> **Assignment**
Reproduce the records below exactly, but only between the lines holding "Special earmarked funds" and "The Policy for", inclusive.

──────── Supplied information

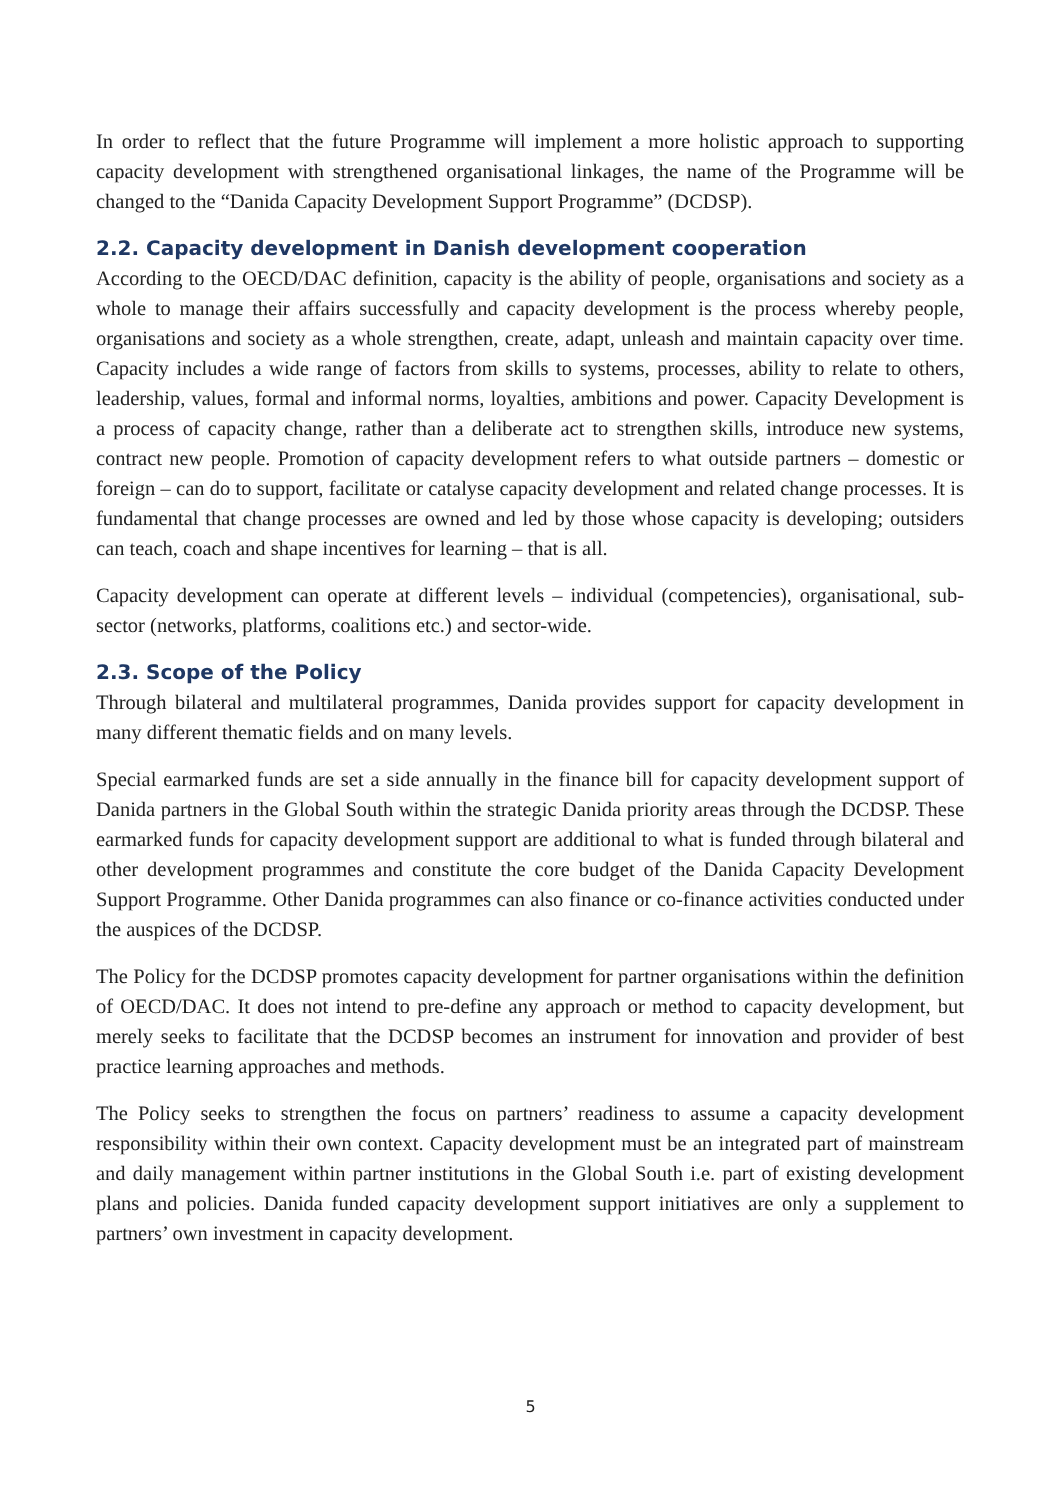In order to reflect that the future Programme will implement a more holistic approach to supporting capacity development with strengthened organisational linkages, the name of the Programme will be changed to the “Danida Capacity Development Support Programme” (DCDSP).
2.2. Capacity development in Danish development cooperation
According to the OECD/DAC definition, capacity is the ability of people, organisations and society as a whole to manage their affairs successfully and capacity development is the process whereby people, organisations and society as a whole strengthen, create, adapt, unleash and maintain capacity over time. Capacity includes a wide range of factors from skills to systems, processes, ability to relate to others, leadership, values, formal and informal norms, loyalties, ambitions and power. Capacity Development is a process of capacity change, rather than a deliberate act to strengthen skills, introduce new systems, contract new people. Promotion of capacity development refers to what outside partners – domestic or foreign – can do to support, facilitate or catalyse capacity development and related change processes. It is fundamental that change processes are owned and led by those whose capacity is developing; outsiders can teach, coach and shape incentives for learning – that is all.
Capacity development can operate at different levels – individual (competencies), organisational, sub-sector (networks, platforms, coalitions etc.) and sector-wide.
2.3. Scope of the Policy
Through bilateral and multilateral programmes, Danida provides support for capacity development in many different thematic fields and on many levels.
Special earmarked funds are set a side annually in the finance bill for capacity development support of Danida partners in the Global South within the strategic Danida priority areas through the DCDSP. These earmarked funds for capacity development support are additional to what is funded through bilateral and other development programmes and constitute the core budget of the Danida Capacity Development Support Programme. Other Danida programmes can also finance or co-finance activities conducted under the auspices of the DCDSP.
The Policy for the DCDSP promotes capacity development for partner organisations within the definition of OECD/DAC. It does not intend to pre-define any approach or method to capacity development, but merely seeks to facilitate that the DCDSP becomes an instrument for innovation and provider of best practice learning approaches and methods.
The Policy seeks to strengthen the focus on partners’ readiness to assume a capacity development responsibility within their own context. Capacity development must be an integrated part of mainstream and daily management within partner institutions in the Global South i.e. part of existing development plans and policies. Danida funded capacity development support initiatives are only a supplement to partners’ own investment in capacity development.
5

────────────────

> **Answer space**
Special earmarked funds are set a side annually in the finance bill for capacity development support of Danida partners in the Global South within the strategic Danida priority areas through the DCDSP. These earmarked funds for capacity development support are additional to what is funded through bilateral and other development programmes and constitute the core budget of the Danida Capacity Development Support Programme. Other Danida programmes can also finance or co-finance activities conducted under the auspices of the DCDSP.
The Policy for the DCDSP promotes capacity development for partner organisations within the definition of OECD/DAC. It does not intend to pre-define any approach or method to capacity development, but merely seeks to facilitate that the DCDSP becomes an instrument for innovation and provider of best practice learning approaches and methods.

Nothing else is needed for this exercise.